Why mild steel? Simply because it has the same coefficient of linear expansion as concrete. Obvious when you think about it – you can not have two dissimilar materials expanding at different rates and ‘competing’ against each other if you want your structure to remain standing.
Here's a posting of mine from Sept., 2005:

Quote:
Originally Posted by DMUN
From Machinery's Handbook 20th edition:

Values are per unit, per degree F:

Wrought iron:
.00000661

Cast iron:
.00000655

(no value given for Stainless Steel)

Granite (and presumably other ignious stones like basalt):
.0000044

Concrete:
.0000080

Brick:
.0000030

Slate:
.0000058

Sandstone:
.0000065

Pine:
.0000028

What do we learn from this? If mortar expands more than twice as much as the bricks it holds together it's no wonder that masonry walls fall apart.
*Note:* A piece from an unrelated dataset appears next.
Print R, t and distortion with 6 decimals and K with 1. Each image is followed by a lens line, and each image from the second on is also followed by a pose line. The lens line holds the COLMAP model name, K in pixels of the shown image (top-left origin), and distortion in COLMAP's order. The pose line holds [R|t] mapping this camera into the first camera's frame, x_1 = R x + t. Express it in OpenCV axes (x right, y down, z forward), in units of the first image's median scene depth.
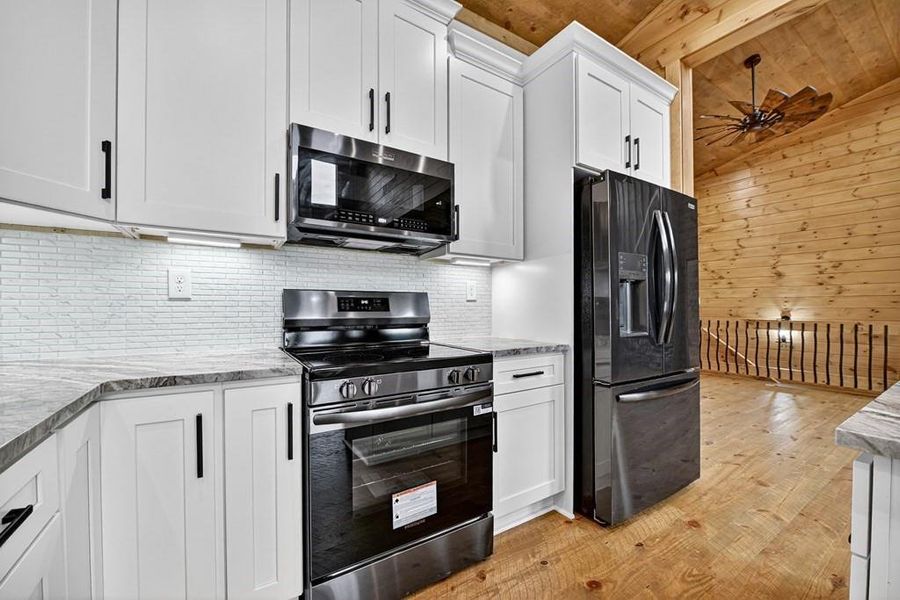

On the other hand, there's still a bunch standing from the time of the Romans.

My guess is that freezing water in wet masonry is the cause of most masonry failure.
Steel doesn't have the same thermal expansion as concrete: it's 20% more. The fact that re-bar works at all is due, I think, to the relative low temperature variations that most concrete structures are subject to. I wouldn't want to use it in a vent casting for this reason.

There's a second problem with steel: as it rusts, it expands. This can break apart concrete, and that's the reason we want the rebar well buried in the slab, so it's well away from moisture. But as anyone who has thrown a can in a campfire, heat excellerates corrosion, and this is another reason why I wouldn't want to use it in a high heat application.

I think the whole question is how much weight are you going to put on the casting. My guess, and it's just a guess, that a couple of two-foot sections of 8" square flue tile would be no problem for an un-reinforced vent casting, but a couple of stories of full flue tile stack would.